Sadly, at this particular time in my life I had strayed from the relationship and He had become a far-away Being that seemed aloof and distant from me. As I walked through the forest that day I cried out in my heart, "Where are you? WHO are You that I should know YOU?!" And when I offered that raw and sincere cry of my heart - He gave me a small glimpse of who He was and it was something I had never before supposed. In an instant I was no longer angry and tromping through the forest but found myself on a great battlefield and the Father was in beautiful armor, sword drawn - fighting with ALL His Soul for His children. His image was unlike anything my mind could have imagined and His Glory was fierce and passionate. And my heart was amazed and my mind was in awe. A Warrior and a Protector. It gave me much to ponder. 

I have learned the hard way and through great pains and tears and through the conscious decision to continually destroy 'my will' that the Father is not the genie god. 

He is not the monster-god. 

He is not a god who is silent.

He is not a god who delights in withholding your hearts desire from you.

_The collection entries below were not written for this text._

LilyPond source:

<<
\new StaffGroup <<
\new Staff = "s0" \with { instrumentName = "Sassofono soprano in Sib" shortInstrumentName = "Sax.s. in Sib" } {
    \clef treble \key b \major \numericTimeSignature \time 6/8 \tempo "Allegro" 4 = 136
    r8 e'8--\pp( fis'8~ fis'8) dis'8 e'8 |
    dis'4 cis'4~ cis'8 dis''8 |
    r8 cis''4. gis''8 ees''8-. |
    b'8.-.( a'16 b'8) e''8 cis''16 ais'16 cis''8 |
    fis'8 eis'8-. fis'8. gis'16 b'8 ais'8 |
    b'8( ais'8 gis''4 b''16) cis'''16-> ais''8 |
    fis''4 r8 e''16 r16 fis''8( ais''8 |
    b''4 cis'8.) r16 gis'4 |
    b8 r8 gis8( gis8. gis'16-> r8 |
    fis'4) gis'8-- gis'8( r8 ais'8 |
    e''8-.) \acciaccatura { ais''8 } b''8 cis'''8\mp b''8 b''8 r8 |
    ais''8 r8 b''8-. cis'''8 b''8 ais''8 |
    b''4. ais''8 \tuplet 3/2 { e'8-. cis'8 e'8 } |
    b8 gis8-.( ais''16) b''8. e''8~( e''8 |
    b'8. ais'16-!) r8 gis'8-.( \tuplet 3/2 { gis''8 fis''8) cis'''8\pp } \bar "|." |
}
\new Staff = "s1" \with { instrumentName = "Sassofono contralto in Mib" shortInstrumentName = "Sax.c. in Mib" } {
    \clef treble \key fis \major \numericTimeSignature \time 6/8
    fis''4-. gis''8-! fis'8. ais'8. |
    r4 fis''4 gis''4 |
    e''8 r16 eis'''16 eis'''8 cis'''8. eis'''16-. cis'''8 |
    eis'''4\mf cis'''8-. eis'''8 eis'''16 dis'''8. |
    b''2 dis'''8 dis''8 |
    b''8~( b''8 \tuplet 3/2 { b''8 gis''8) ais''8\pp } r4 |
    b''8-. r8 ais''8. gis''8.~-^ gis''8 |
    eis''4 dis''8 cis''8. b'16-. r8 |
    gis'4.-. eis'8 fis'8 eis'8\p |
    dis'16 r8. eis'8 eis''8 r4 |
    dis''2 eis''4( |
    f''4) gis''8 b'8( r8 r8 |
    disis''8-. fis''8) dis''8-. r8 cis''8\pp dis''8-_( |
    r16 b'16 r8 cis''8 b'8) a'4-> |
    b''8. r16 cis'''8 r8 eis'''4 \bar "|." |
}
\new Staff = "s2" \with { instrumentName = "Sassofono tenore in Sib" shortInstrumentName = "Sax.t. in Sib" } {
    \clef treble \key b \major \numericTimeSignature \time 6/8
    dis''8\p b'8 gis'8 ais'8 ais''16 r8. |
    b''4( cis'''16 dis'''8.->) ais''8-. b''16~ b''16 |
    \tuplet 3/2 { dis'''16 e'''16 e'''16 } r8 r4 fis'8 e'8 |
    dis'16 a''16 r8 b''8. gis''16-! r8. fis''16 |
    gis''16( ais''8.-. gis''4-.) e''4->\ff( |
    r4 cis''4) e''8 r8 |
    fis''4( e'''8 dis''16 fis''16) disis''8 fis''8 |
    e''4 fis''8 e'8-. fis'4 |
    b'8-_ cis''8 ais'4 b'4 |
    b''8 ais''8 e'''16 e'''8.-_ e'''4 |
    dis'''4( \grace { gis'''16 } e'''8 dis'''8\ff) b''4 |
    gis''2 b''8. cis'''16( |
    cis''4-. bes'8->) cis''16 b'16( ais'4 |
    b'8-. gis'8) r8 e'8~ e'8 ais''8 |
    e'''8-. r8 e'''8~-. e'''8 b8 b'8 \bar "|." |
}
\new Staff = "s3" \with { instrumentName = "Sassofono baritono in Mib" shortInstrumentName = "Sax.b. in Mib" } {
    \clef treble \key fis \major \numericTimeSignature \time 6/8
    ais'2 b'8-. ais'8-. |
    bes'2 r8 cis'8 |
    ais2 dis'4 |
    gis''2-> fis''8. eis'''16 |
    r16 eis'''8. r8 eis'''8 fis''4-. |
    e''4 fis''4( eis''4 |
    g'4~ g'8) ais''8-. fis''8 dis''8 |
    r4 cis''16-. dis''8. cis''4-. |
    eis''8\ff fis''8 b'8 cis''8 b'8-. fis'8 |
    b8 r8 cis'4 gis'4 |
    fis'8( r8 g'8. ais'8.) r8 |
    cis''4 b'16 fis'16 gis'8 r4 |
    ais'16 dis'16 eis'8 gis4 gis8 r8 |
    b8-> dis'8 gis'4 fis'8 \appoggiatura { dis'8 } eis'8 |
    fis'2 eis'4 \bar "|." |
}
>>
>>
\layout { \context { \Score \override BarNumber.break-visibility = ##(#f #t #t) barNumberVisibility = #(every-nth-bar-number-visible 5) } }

The Father is a patient God who won't force you to seek Him but will respond to your cries for Him when you call out. It may not be in ways you would expect or the way in which you would hope. It might be a smell, a song, an image in your mind, a word, a touch, His ways are Endless - for that is His name. And He is passionately fighting for you. But, to quote LaVar Burton, you don't have to take my word for it. 

Because a simple question led me to know the Father to a greater degree, I ask you: 

Of the Father, the Son, and the Holy Ghost - which relationship feels the weakest to you right now? If you don't know, or even if you do know - will you pray and ask how to increase in that relationship?

My prayer today:

Father, we want to know You but our hearts fear the unknown and our pride recoils at the appearance of foolishness or rather - at the things we do not understand. Please strip from us the pride that keeps us from seeing You clearly. Take from us all those things we have worshiped or medicated or replaced You with. Help us to desire You. Please bestow on us a deep hunger that nothing but Your Presence will satisfy. We need more of You. Help us desire to come into alignment with Your will and let Your will be the manna for our souls. In Jesus Holy name.